Task |
Reproduce, exactly and in full, only the lines below from the one containing "comprendre ce qu’il" through the one containing "présenter des problèmes de comportement.".
+++ Records shown
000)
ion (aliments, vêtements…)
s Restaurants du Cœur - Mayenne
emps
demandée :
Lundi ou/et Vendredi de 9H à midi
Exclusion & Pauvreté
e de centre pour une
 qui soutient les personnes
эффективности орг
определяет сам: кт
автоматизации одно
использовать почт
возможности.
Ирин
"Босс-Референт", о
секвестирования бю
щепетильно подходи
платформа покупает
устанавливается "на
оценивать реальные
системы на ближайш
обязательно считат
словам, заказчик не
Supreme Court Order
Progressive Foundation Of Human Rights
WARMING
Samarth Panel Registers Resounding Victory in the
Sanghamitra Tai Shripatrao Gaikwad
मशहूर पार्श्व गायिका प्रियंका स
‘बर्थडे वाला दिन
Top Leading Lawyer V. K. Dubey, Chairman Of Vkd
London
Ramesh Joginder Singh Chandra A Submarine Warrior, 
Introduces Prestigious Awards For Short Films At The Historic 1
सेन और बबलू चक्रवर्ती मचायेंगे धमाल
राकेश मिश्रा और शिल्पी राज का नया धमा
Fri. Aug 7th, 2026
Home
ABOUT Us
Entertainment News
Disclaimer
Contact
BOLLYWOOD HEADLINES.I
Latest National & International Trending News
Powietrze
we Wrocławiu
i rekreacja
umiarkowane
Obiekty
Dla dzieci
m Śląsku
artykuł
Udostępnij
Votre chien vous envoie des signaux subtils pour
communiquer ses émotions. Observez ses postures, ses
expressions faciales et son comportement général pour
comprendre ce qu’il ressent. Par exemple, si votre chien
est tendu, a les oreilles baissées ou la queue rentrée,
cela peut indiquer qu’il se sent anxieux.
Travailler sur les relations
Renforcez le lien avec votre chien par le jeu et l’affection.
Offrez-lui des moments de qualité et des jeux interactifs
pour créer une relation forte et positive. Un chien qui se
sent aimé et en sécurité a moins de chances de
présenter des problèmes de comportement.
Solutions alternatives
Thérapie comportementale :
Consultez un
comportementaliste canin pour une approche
++++++
+++ Records shown
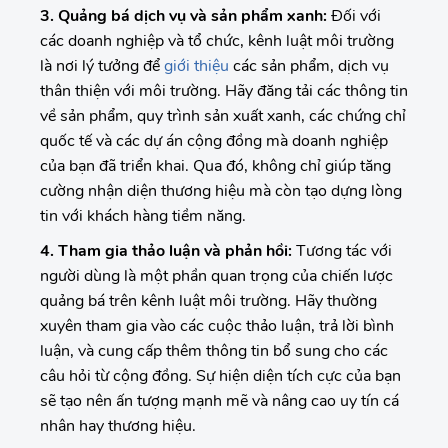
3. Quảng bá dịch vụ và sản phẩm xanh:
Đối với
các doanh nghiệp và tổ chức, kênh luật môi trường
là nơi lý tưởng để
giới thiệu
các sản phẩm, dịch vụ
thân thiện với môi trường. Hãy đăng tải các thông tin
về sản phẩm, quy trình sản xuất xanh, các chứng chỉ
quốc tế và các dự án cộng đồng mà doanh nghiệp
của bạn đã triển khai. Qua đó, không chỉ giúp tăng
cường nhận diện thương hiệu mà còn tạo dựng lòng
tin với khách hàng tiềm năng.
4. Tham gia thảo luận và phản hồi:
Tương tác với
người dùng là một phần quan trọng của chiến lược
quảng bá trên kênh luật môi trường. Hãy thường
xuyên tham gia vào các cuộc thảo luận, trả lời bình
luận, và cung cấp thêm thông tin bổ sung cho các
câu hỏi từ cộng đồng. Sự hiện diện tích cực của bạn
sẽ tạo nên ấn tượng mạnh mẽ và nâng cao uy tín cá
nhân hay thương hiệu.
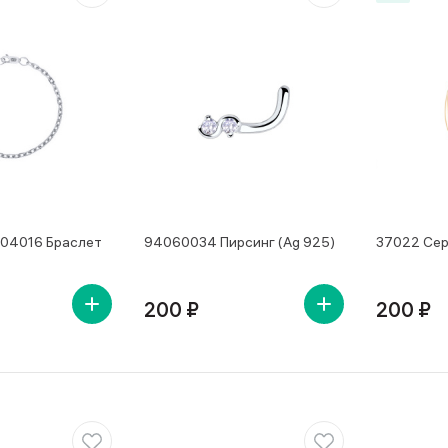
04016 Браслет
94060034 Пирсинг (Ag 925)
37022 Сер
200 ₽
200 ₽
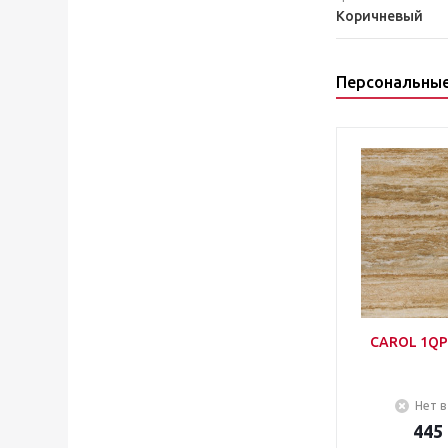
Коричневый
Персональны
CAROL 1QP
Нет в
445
++++++
+++ Records shown
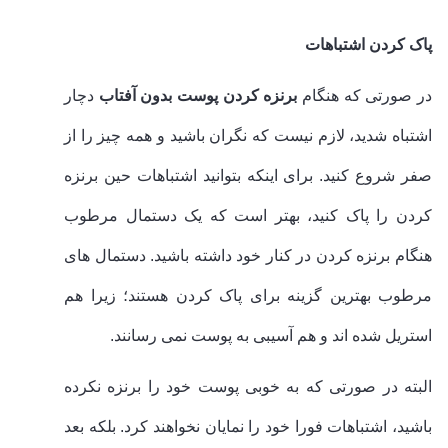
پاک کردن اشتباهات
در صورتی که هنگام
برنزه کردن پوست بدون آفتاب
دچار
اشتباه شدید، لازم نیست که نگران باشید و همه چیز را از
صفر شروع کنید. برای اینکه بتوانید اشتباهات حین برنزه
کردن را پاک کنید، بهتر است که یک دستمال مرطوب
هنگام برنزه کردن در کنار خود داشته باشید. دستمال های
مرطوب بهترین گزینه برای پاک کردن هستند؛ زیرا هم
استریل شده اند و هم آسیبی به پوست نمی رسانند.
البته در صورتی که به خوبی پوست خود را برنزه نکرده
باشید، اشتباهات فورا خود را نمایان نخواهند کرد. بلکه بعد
++++++
Answer space |
comprendre ce qu’il ressent. Par exemple, si votre chien
est tendu, a les oreilles baissées ou la queue rentrée,
cela peut indiquer qu’il se sent anxieux.
Travailler sur les relations
Renforcez le lien avec votre chien par le jeu et l’affection.
Offrez-lui des moments de qualité et des jeux interactifs
pour créer une relation forte et positive. Un chien qui se
sent aimé et en sécurité a moins de chances de
présenter des problèmes de comportement.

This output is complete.